> **ACTION ITEM**
Scan the material for the word "pixels", and copy each line where it shows up.

> **PROVIDED MATERIAL**
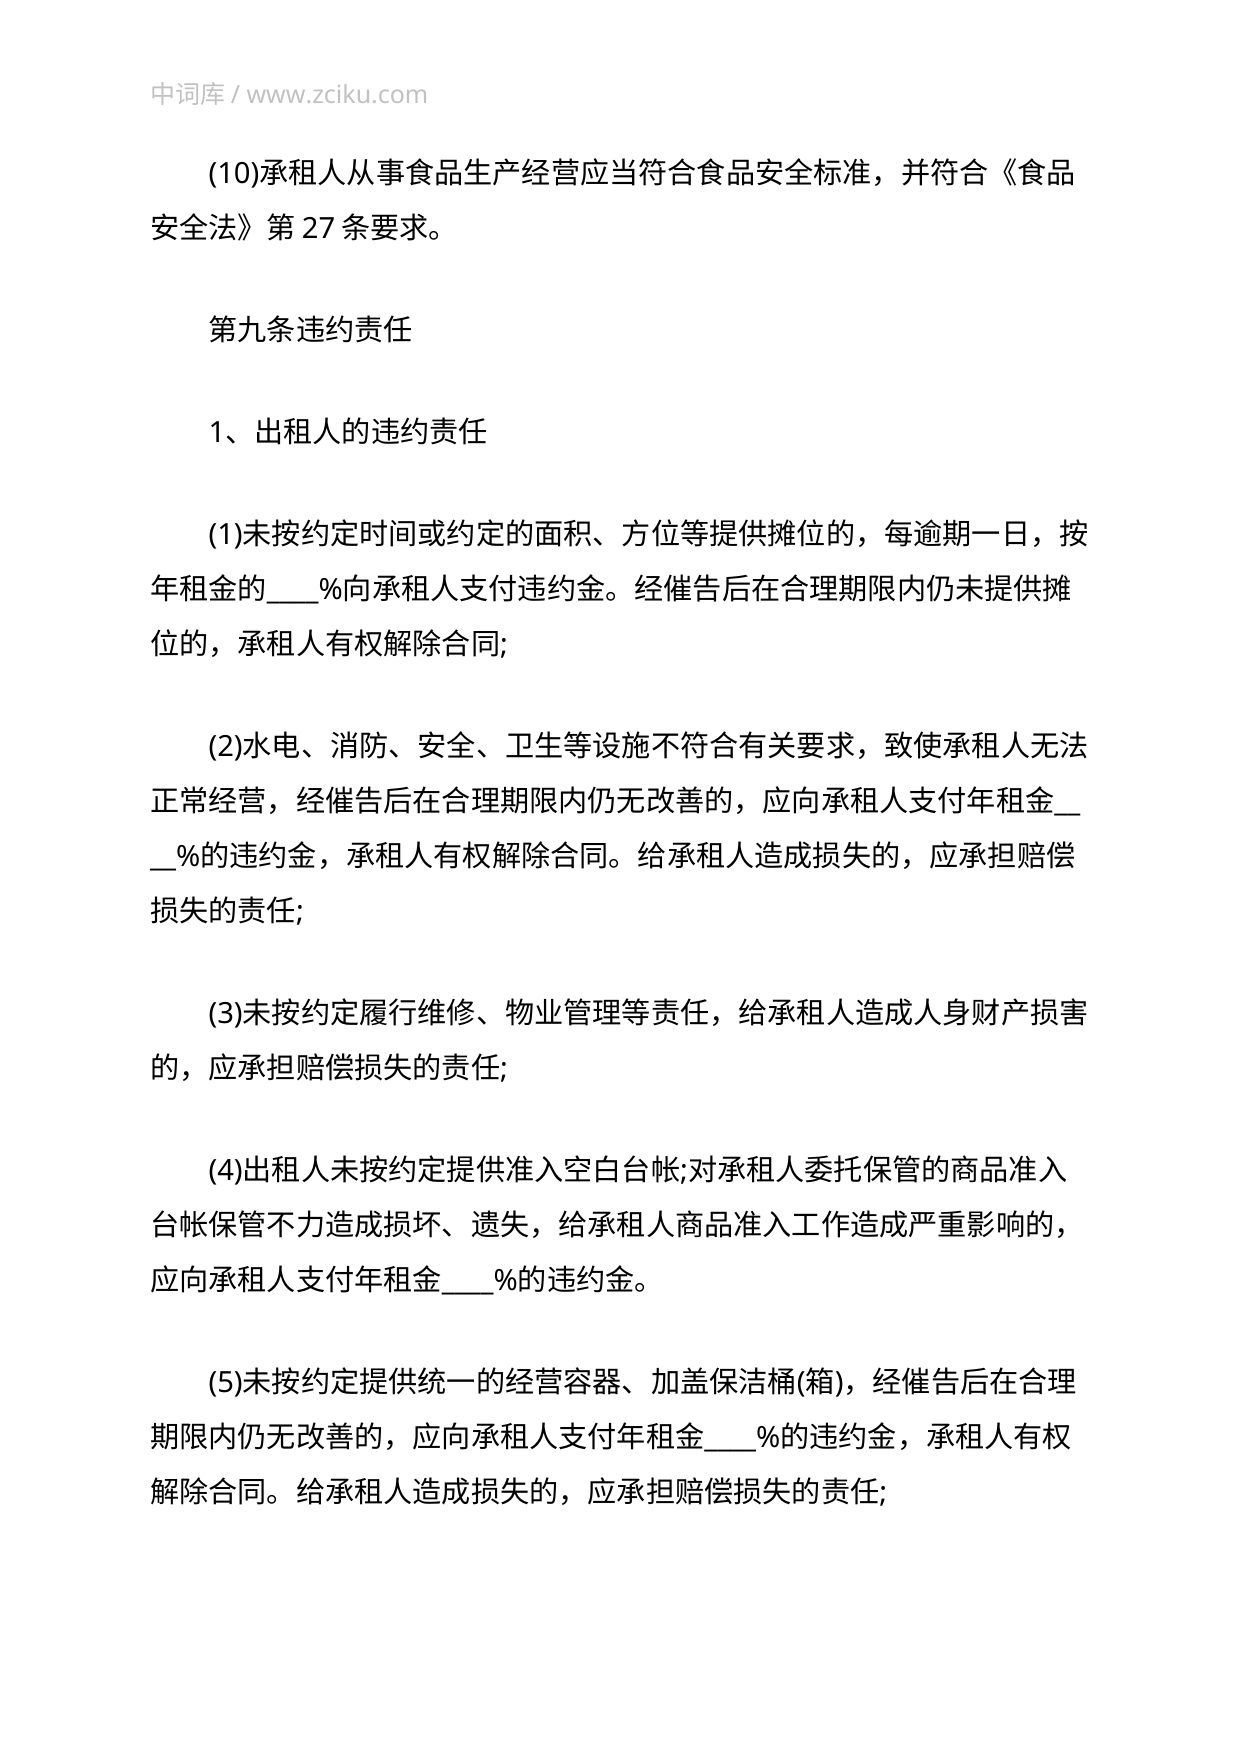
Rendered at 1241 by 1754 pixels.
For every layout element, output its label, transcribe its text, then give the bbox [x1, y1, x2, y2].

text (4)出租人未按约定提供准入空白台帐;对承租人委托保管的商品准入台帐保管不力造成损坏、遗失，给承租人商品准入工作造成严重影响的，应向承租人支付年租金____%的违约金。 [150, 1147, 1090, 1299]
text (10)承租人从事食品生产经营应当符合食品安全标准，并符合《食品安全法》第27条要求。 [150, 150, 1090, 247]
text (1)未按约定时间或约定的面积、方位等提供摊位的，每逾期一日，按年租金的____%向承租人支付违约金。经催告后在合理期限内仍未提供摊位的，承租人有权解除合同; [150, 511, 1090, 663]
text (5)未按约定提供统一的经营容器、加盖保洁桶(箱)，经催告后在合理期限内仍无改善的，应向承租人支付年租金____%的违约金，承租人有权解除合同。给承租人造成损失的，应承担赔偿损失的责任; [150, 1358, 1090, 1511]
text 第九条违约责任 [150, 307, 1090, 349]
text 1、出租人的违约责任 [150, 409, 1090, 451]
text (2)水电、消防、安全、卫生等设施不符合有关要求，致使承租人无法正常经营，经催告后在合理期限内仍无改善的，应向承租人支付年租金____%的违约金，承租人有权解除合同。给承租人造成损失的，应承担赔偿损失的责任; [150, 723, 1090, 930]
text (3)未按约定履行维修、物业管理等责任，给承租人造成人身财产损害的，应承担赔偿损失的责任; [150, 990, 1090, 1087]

--

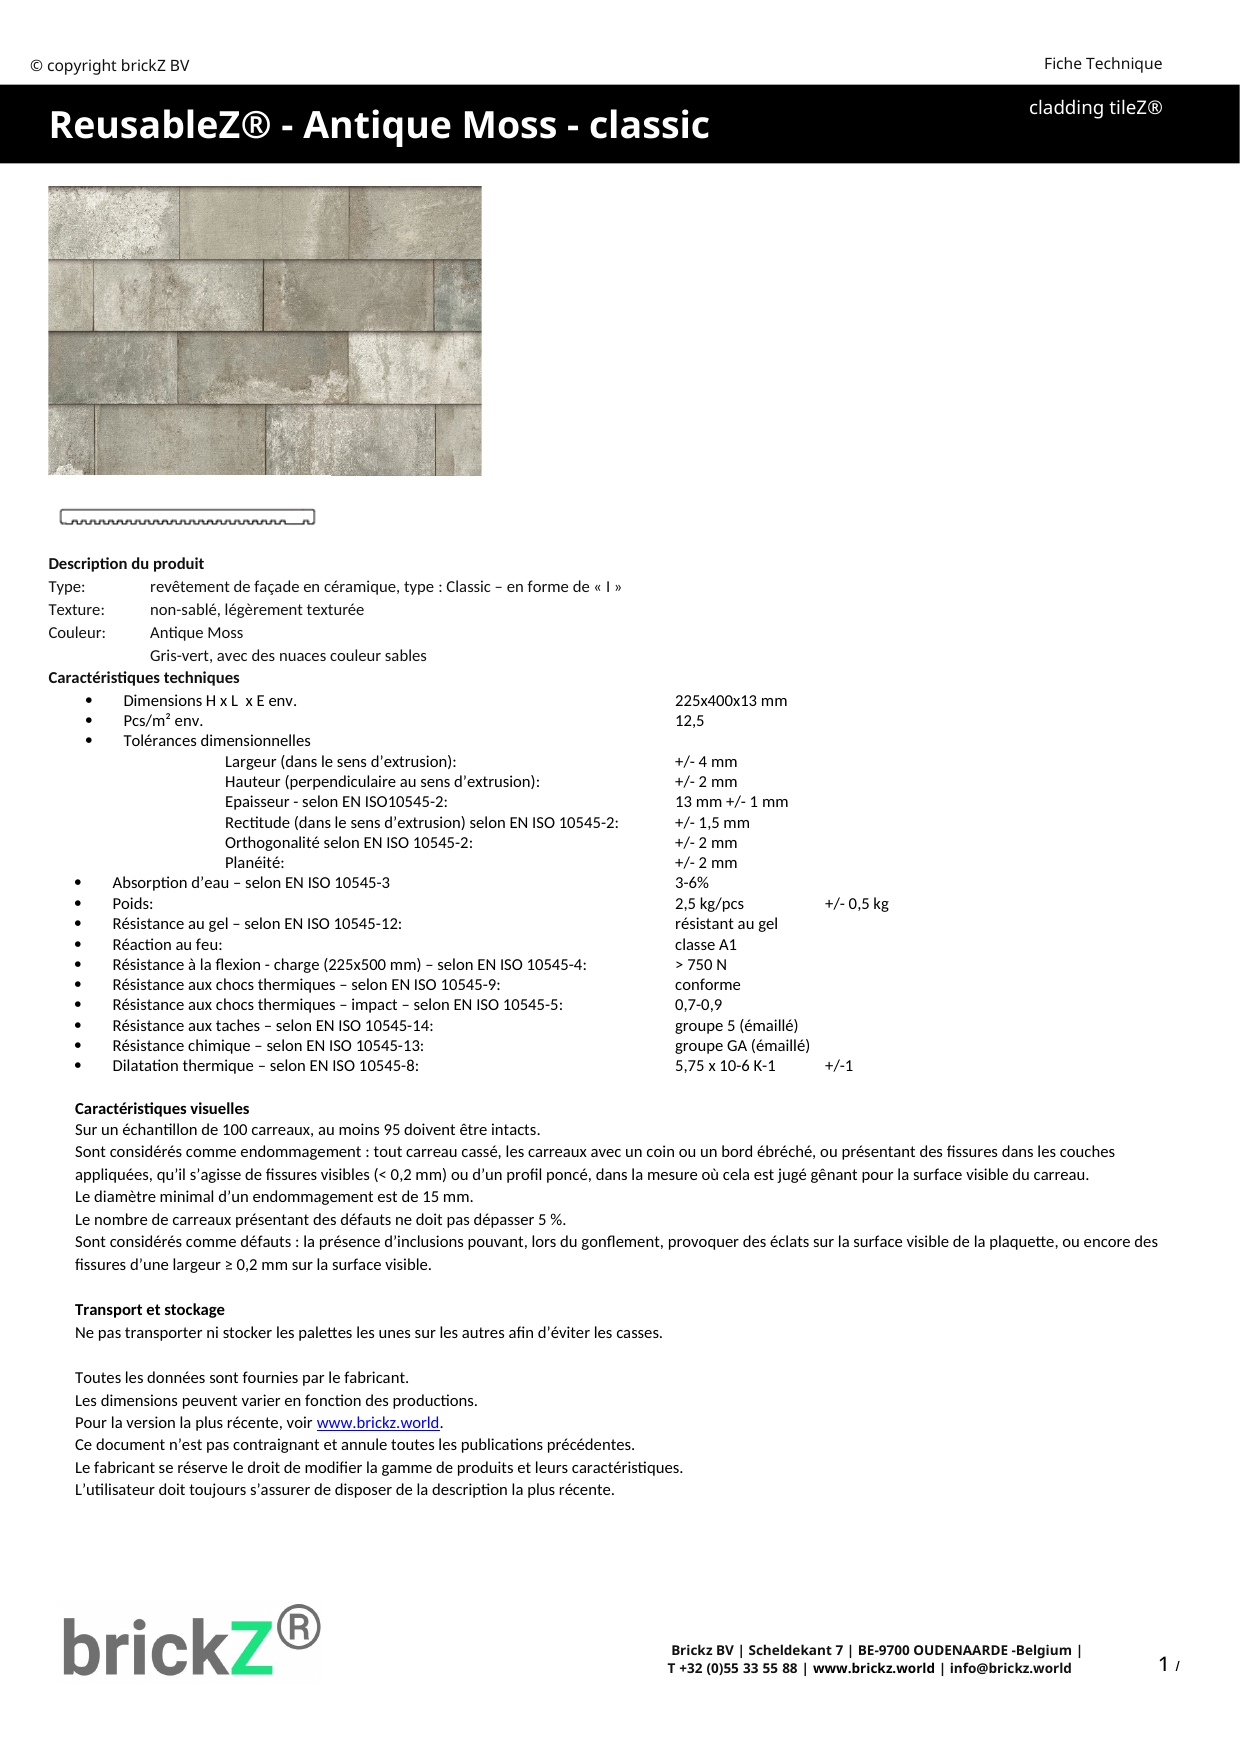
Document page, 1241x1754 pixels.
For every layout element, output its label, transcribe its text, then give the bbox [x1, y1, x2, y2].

> **RESULT OF THIS TASK**
Rendered at 1241 by 1754 pixels.
Document page, 1241x1754 pixels.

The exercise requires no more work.